Without knowing it at the time, as I gave her the tape I also gave her a power over me that would last for decades to come. I gave her the song and the memory of what that song was. I gave her my love, or the concept of love. It would be years before I felt any romantic attraction to another person again. I spent college obsessing over Dawn. I would find myself driving aimlessly late at night and then, without realizing it, find out I was halfway to Austin, where Dawn lived. Eventually my feelings for Dawn faded away, like the rest of high school’s memories. Things that felt so important to me in my teens obscured into the fog of adult worries.
The last time I saw Dawn was about six years ago. She was driving through Houston as part of a road trip. We met up at a beer garden. She was with her husband. We talked amiably about life, her trip, a recent trip I had taken. I found myself looking at my watch, eager to get back to my Sunday. She had changed. I had changed. I am still in love with the concept of Dawn but that’s probably because I miss what it felt like to be a love-struck teenager with the whole world ahead of him and the promise of second chances in the horizon. I miss the freedom of teenage pity. Adult pity is an entirely different monster, one that’s a lot harder to self-weaponize.

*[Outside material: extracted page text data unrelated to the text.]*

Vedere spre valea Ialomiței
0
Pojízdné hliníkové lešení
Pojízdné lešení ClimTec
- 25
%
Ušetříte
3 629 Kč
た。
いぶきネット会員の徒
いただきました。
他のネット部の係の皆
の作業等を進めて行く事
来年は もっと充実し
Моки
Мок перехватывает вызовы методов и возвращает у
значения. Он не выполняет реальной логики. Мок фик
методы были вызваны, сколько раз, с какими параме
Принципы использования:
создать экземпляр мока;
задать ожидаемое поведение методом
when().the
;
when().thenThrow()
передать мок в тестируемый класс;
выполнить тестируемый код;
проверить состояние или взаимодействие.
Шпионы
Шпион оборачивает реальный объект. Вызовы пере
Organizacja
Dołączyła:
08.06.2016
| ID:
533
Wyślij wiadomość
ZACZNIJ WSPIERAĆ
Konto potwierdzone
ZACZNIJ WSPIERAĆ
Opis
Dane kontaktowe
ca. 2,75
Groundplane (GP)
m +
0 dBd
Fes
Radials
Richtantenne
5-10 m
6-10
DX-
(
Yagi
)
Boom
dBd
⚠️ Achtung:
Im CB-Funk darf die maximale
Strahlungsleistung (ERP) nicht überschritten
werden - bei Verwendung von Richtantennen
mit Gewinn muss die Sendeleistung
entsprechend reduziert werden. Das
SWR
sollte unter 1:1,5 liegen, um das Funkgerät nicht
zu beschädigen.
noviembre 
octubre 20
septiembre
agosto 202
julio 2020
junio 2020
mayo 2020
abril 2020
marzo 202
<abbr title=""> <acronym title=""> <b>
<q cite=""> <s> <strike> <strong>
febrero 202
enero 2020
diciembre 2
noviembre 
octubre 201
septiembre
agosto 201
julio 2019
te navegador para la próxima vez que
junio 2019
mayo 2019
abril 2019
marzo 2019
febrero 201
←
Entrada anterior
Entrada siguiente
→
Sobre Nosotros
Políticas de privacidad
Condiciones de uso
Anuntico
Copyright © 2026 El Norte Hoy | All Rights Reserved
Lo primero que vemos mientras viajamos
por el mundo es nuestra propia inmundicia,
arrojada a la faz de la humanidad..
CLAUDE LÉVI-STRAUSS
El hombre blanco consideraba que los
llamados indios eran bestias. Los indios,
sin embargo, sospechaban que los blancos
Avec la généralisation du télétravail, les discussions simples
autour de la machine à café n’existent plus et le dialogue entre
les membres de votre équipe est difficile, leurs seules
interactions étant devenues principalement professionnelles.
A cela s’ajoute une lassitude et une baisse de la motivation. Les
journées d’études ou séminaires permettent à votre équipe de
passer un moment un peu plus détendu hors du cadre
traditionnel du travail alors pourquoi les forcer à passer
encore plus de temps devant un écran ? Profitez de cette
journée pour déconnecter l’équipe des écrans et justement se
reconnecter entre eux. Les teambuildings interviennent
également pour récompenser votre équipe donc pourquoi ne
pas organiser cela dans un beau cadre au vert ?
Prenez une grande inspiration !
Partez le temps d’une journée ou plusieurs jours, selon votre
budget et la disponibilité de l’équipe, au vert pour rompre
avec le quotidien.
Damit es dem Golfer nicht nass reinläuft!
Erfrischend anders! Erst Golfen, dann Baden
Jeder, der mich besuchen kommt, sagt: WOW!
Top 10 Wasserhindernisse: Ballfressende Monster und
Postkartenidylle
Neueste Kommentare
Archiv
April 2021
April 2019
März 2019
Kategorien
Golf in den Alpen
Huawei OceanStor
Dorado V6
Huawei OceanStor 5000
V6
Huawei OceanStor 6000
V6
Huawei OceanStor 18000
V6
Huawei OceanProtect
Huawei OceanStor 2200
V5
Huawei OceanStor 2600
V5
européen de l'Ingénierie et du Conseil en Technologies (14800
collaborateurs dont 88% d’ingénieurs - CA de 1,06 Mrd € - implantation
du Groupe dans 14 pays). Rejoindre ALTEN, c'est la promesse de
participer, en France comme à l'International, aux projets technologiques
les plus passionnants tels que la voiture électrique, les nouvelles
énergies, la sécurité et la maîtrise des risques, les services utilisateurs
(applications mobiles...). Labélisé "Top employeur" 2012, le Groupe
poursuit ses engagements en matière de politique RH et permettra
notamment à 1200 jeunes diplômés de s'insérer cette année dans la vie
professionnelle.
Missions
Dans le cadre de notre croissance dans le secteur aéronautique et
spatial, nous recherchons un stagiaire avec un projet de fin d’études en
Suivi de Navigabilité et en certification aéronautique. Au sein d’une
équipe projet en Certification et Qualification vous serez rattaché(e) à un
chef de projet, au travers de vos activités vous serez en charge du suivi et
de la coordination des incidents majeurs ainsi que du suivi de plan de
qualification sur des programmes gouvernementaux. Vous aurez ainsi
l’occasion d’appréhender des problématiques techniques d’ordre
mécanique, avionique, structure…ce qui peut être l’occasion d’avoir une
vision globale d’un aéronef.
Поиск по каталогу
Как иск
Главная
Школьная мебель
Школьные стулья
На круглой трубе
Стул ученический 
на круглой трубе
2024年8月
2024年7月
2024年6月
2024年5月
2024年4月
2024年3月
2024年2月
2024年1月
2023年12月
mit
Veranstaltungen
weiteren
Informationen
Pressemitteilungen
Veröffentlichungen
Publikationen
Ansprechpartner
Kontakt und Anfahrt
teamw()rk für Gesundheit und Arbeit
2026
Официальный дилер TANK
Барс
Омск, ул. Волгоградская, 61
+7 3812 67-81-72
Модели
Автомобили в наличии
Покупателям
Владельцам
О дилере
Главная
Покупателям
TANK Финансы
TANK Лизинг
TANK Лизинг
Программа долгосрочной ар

I’m old enough to know life doesn’t give you second chances. Time travel isn’t real and the mistakes you make in life never leave. They stay on your soul, weighing you down. Sometimes the ghosts of mistakes fall away, forgotten and replaced by newer, fresher mistakes. There are other mistakes you will never shake. I try and not let my mistakes define my life. I try and not let the darkness overtake me. I have learned to deal with my depression in healthier ways and I like to think I’m not as crazy as I used to be.
I’ve thought about calling Dawn or messaging her on Facebook to ask if she still has the tape. Maybe she could find a cassette player and play me the song. I don’t ask, though. She has probably long thrown away the tape and confirming this fear would hurt me in ways I haven’t been hurt in a long time and I’m afraid that would leave me in a position to let the darkness back into my life.
I can’t help but feel giving Dawn that mix tape was a mistake. I will never remember the song in question - it’s forever lost, just like my teenage youth is forever gone. I can’t get back the years I spent pining over Dawn and I can’t fill the hole in my memory regarding the mix tape my sister made for me. I can’t go back in time and I can’t fix my mistakes. But there will be more songs that I will eventually forget in life. Life is a series of forgotten songs and the best we can do is keep discovering new ones to replace the ones that we can only remember the concept of.